A few days after the storming of the Capitol, my husband and I were rehashing the events of the day and talking about the fallout. “I’m not really sure the GOP can survive this,” I remember telling him. That day was surreal. I can still picture the police officer who was stuck in a door frame as rioters seemingly tried to crush him, and I can hear the eerie chants of “Hang Mike Pence.” And when it was all over, some GOP lawmakers stepped over broken glass and other detritus from the riot to vote to challenge the official results from Arizona and Pennsylvania. The push that led to those electoral challenges might have been performative theater by Sens. Josh Hawley, Ted Cruz and others, but so many Americans had traveled to the Capitol that day truly believing that the election had been stolen and Congress would overturn the results.

In the weeks that followed, there were a few bright spots. Liz Cheney and nine other House Republicans voted to impeach Trump. Seven Republican senators voted to convict. Cheney subsequently survived a vote to remove her from her position as chair of the House Republican Conference. Donald Trump settled in at Mar a Lago and, without his Twitter account, was reduced to releasing  brief statements, often in the neighborhood of Twitter’s 280-character limit, complaining about the elections and the Republicans who didn’t support him.

This week was much different. On Tuesday, House Speaker Kevin McCarthy was caught in a recording of an off-air conversation saying he’d lost confidence in Cheney.  McCarthy’s deputy, Rep. Steve Scalise, endorsed a proposed replacement. Cheney penned a fiery op-ed for the Washington Post warning that “history is watching us.” By the end of the week, the House GOP conference had planned a vote to remove Cheney for next week—one she’ll almost certainly lose.

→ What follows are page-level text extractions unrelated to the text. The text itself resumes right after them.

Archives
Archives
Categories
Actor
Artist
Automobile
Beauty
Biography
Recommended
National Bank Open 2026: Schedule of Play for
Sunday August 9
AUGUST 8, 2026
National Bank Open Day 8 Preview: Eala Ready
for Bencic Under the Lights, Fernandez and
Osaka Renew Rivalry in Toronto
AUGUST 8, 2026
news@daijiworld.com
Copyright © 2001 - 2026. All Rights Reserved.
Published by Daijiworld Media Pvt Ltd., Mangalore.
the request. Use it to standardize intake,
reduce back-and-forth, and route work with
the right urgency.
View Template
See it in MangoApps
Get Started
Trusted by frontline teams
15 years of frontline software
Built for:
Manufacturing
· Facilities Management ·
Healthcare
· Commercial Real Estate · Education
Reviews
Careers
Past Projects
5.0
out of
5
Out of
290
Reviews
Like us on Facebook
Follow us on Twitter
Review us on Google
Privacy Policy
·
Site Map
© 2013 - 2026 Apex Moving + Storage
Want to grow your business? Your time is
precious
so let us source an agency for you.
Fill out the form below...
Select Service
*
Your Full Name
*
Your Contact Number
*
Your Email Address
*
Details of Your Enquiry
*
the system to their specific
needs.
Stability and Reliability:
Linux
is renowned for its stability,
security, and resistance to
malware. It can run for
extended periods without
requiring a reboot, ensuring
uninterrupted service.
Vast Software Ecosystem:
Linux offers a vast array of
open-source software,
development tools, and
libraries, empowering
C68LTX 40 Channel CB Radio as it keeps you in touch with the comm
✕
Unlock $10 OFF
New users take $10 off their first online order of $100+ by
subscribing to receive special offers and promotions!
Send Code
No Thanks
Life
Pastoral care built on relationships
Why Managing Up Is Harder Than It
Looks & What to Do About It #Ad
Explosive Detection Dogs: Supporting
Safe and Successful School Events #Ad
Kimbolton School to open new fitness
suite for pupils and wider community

This is all happening against a backdrop of the Ohio GOP censuring Rep. Anthony Gonzalez and others (not even from Ohio) who voted for impeachment, Donald Trump attacking Mike Pence and Sen. Mitch McConnell while issuing statements on his new website that recycle long-debunked claims about voter fraud in the 2020 election, and the Arizona State Senate conducting an “audit” of 2 million votes in Maricopa County in a last, last, last, last ditch effort to … what, exactly? Overturn the election? It feels more than a little bit like an existential crisis.